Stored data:
=== Section Start ===
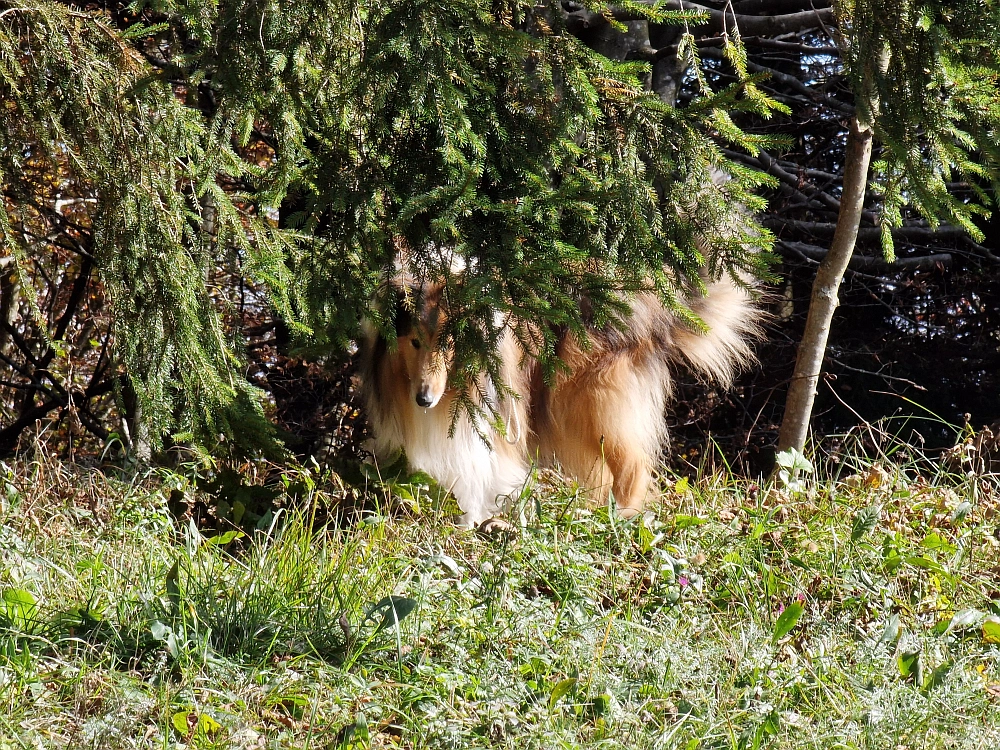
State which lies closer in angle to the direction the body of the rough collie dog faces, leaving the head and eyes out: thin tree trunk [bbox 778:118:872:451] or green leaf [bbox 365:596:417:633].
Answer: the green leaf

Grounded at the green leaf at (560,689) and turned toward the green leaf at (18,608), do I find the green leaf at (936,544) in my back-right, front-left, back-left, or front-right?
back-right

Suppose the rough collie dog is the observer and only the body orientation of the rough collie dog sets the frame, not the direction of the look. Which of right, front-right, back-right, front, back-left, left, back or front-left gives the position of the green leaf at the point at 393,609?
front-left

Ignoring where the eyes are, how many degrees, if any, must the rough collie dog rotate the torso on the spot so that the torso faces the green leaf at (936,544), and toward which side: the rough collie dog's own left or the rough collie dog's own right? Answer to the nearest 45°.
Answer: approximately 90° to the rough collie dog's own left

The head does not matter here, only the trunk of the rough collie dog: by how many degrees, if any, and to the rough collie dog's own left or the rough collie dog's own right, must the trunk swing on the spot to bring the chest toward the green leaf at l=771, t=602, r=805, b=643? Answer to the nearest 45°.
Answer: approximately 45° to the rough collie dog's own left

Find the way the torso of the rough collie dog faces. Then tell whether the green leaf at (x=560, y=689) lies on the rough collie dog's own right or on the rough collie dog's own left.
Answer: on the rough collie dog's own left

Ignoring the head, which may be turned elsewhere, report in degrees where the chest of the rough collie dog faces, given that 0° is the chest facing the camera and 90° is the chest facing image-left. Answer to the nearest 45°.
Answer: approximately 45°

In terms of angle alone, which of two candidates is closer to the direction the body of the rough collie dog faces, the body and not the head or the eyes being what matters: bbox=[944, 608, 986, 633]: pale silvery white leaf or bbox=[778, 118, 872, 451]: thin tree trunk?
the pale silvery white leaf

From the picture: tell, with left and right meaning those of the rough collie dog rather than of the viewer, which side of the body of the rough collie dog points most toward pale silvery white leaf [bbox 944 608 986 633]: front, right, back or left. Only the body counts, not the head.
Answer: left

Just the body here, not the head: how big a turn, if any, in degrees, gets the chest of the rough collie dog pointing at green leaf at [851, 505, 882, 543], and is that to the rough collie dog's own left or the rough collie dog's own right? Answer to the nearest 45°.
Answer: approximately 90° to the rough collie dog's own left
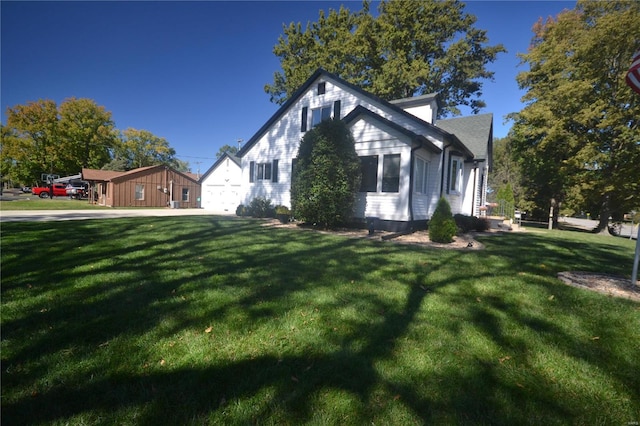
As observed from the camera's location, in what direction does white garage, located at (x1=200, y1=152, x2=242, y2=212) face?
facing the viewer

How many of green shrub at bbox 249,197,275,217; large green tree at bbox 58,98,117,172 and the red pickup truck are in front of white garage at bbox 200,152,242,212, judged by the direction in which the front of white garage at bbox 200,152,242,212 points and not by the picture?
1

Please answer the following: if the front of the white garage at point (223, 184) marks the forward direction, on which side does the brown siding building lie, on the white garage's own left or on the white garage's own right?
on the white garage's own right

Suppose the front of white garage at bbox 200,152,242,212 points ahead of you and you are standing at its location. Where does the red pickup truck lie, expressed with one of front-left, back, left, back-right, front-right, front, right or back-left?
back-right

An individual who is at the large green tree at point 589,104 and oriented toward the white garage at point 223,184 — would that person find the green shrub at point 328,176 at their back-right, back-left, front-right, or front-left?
=== Section End ===
What to do: Can you render every line of the listing above as a Markdown table with the columns Row and Line, numbering the rows in order? Skip the blank lines, and leave the pictures out.

Answer for the task:
| Row | Line |
|---|---|
| 1 | State which lies closer in angle to the direction the body of the rough collie dog faces, leaving the head and eyes out: thin tree trunk [bbox 778:118:872:451] or green leaf [bbox 365:596:417:633]. |
| 2 | Answer: the green leaf |
| 3 | Grounded at the green leaf at (560,689) and turned toward the green leaf at (18,608), do I find the green leaf at (936,544) in my back-right, front-left, back-left, or front-right? |
| 4 | back-right |
| 5 | Suppose the rough collie dog is the observer and only the body orientation of the rough collie dog sets the frame, not the direction of the look. Which of right, front-right, back-right, front, back-left, left, back or front-left gives the position of the green leaf at the point at 393,609? |
| 6 | front-left |
| 7 | Ignoring where the eyes are, how many degrees, if any, must the rough collie dog rotate the torso on the spot so that the torso faces the green leaf at (936,544), and toward which side: the rough collie dog's own left or the rough collie dog's own right? Answer to the nearest 45°. |
| 8 | Answer: approximately 90° to the rough collie dog's own left |
| 9 | The head does not matter here, only the trunk of the rough collie dog: by how many degrees, if any, and to the rough collie dog's own left or the rough collie dog's own right, must the trunk swing on the spot to bring the chest toward the green leaf at l=771, t=602, r=805, b=643? Answer to the nearest 45°. |
| 10 | Answer: approximately 45° to the rough collie dog's own left |
| 11 | Find the way the torso of the rough collie dog faces. Then tell whether the green leaf at (x=560, y=689) lies on the rough collie dog's own right or on the rough collie dog's own left. |
| 12 | Answer: on the rough collie dog's own left |
| 13 | Ignoring the head, which may be turned elsewhere, report in degrees where the chest of the rough collie dog faces, given that 0° is the chest facing the camera and 90° is the chest facing image-left. Answer to the nearest 45°. |
| 14 | Answer: approximately 45° |
| 15 | In terms of angle alone, which of two candidates is closer to the direction the body of the rough collie dog faces, the body and not the head or the eyes being what matters: bbox=[944, 608, 986, 633]: pale silvery white leaf or bbox=[778, 118, 872, 451]: thin tree trunk? |
| 16 | the pale silvery white leaf |
| 17 | From the picture: tell, with left and right meaning those of the rough collie dog rather than of the viewer, which side of the body of the rough collie dog points most toward pale silvery white leaf [bbox 944 608 986 633]: front, right, back or left. Only the body counts, not the head. |
| 18 | Answer: left |
| 19 | Just the body here, not the head: how big a turn, if any, in degrees, gets the chest of the rough collie dog pointing at green leaf at [851, 505, 882, 543], and is that to the rough collie dog's own left or the rough collie dog's own right? Answer to the nearest 45°. |
| 20 | Answer: approximately 90° to the rough collie dog's own left |
| 21 | As observed from the camera's location, in what direction does white garage, located at (x1=200, y1=152, x2=242, y2=212) face? |
| 22 | facing the viewer |
| 23 | How many of green shrub at bbox 249,197,275,217; large green tree at bbox 58,98,117,172 and the red pickup truck are in front of white garage at bbox 200,152,242,212, judged by the direction in which the front of white garage at bbox 200,152,242,212 points and not by the picture? |
| 24 | 1 |
| 25 | Please answer the following: if the front of the white garage at point (223, 184) marks the forward direction, on which side does the brown siding building lie, on the white garage's own left or on the white garage's own right? |
| 26 | on the white garage's own right |
| 27 | Suppose the front of white garage at bbox 200,152,242,212 points ahead of you and you are standing at its location. Where does the red pickup truck lie, expressed with one of front-left, back, left, back-right, front-right, front, right or back-left? |
| 28 | back-right |
| 29 | An individual who is at the large green tree at point 589,104 and oriented toward the white garage at point 223,184 — would that person find the green shrub at point 328,176 at their back-right, back-left, front-right, or front-left? |